Trump after the signing of the NDAA for 2018. (By Associated Press)

TAIPEI (Taiwan News) – United States President Donald Trump is unlikely to send Navy vessels to Taiwan any time soon, said former American Institute in Taiwan (AIT) officials Richard Bush and Douglas Paal.

Trump signed the U.S. National Defense Authorization Act (NDAA) for the fiscal year 2018, which allows mutual Navy visits, on Tuesday, just days after a senior Chinese diplomat based in Washington warned that a U.S. vessel arriving in Kaohsiung would lead to Chinese military action against the island.

Former AIT Chairman Richard Bush described the passage about the Navy visits as the most sensitive item in the NDAA, but also emphasized it amounted to a “Sense of Congress,” meaning it was not binding and did not demand action from the president, the Central News Agency reported.

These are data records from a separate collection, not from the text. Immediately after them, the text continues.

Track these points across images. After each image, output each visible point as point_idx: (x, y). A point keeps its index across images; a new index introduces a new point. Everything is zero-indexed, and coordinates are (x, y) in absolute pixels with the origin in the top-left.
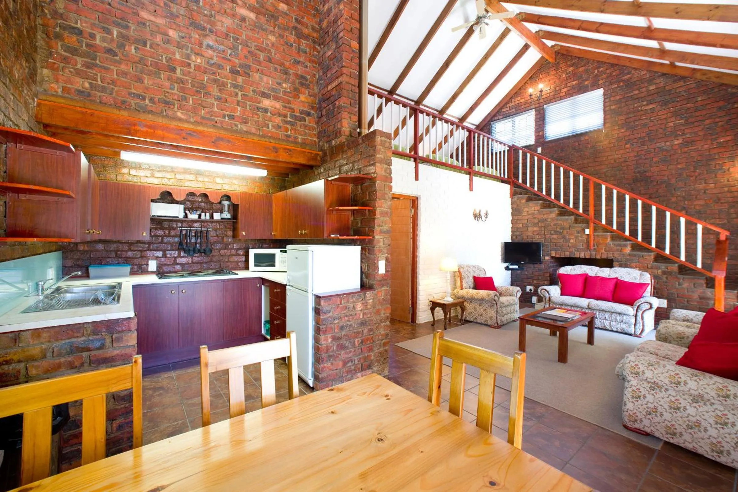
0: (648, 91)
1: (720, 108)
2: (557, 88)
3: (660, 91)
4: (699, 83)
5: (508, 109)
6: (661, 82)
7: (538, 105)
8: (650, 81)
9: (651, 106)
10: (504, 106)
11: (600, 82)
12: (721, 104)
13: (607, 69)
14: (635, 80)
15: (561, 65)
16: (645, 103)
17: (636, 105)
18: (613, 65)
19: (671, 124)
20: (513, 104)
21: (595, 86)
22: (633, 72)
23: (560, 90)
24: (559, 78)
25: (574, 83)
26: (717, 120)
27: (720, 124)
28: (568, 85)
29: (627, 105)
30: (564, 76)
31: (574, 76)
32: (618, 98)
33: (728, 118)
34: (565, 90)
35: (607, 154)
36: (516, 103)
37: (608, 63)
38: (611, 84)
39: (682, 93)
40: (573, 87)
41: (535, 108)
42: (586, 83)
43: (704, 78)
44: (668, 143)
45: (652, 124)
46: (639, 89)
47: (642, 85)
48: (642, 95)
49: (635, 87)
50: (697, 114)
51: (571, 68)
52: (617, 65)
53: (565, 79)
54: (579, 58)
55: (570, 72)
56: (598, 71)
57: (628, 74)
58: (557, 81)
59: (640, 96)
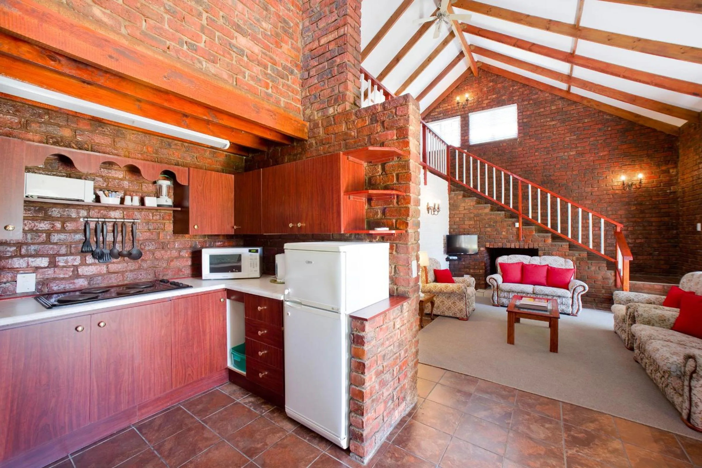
0: (551, 110)
1: (600, 129)
2: (480, 100)
3: (559, 111)
4: (586, 107)
5: (437, 113)
6: (560, 103)
7: (463, 113)
8: (552, 102)
9: (553, 123)
10: (433, 110)
11: (515, 98)
12: (600, 126)
13: (520, 88)
14: (541, 99)
15: (483, 80)
16: (549, 120)
17: (542, 121)
18: (524, 85)
19: (568, 139)
20: (441, 109)
21: (509, 102)
22: (539, 93)
23: (482, 101)
24: (481, 90)
25: (494, 96)
26: (598, 138)
27: (600, 142)
28: (489, 98)
29: (535, 120)
30: (485, 89)
31: (493, 90)
32: (528, 113)
33: (605, 137)
34: (486, 102)
35: (521, 159)
36: (444, 108)
37: (521, 83)
38: (523, 101)
39: (575, 115)
40: (493, 100)
41: (461, 115)
42: (503, 98)
43: (589, 105)
44: (566, 154)
45: (554, 137)
46: (544, 108)
47: (547, 105)
48: (547, 113)
49: (541, 106)
50: (585, 132)
51: (491, 84)
52: (527, 85)
53: (486, 92)
54: (497, 75)
55: (490, 87)
56: (513, 89)
57: (537, 94)
58: (480, 94)
59: (545, 113)
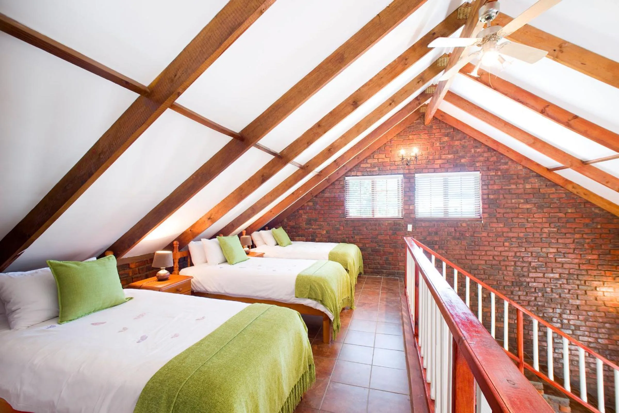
0: (525, 189)
1: (587, 225)
2: (431, 157)
3: (536, 192)
4: (569, 194)
5: (369, 165)
6: (536, 183)
7: (407, 171)
8: (526, 179)
9: (528, 206)
10: (364, 160)
11: (478, 164)
12: (587, 221)
13: (484, 152)
14: (512, 173)
15: (434, 131)
16: (522, 201)
17: (513, 201)
18: (490, 149)
19: (546, 230)
20: (376, 161)
21: (472, 167)
22: (510, 163)
23: (434, 159)
24: (432, 145)
25: (450, 156)
26: (585, 236)
27: (587, 241)
28: (443, 157)
29: (505, 198)
30: (438, 144)
31: (450, 148)
32: (496, 187)
33: (593, 237)
34: (440, 162)
35: (486, 248)
36: (380, 160)
37: (486, 146)
38: (488, 169)
39: (555, 200)
40: (448, 161)
41: (403, 174)
42: (463, 161)
43: (575, 191)
44: (544, 250)
45: (529, 225)
46: (516, 184)
47: (519, 181)
48: (519, 192)
49: (512, 181)
50: (568, 226)
51: (446, 139)
52: (495, 150)
53: (439, 148)
54: (454, 129)
55: (444, 143)
56: (475, 152)
57: (506, 164)
58: (431, 150)
59: (517, 191)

Former AIT Director Douglas Paal held a similar view, saying the Executive branch of government would take note of the “exhortations” from the Legislative branch, but it was still in charge of foreign policy according to the Constitution.

The U.S. administration would hold an overall view of the wider picture in foreign relations, including of policies with China, Paal said.

Walter Lohman, the director of the Asian Studies Center at the Heritage Foundation, told CNA that Trump’s statement meant that the ultimate decisions on foreign policy should be made by him, but that he had to listen to the opinions and views of Congress as well.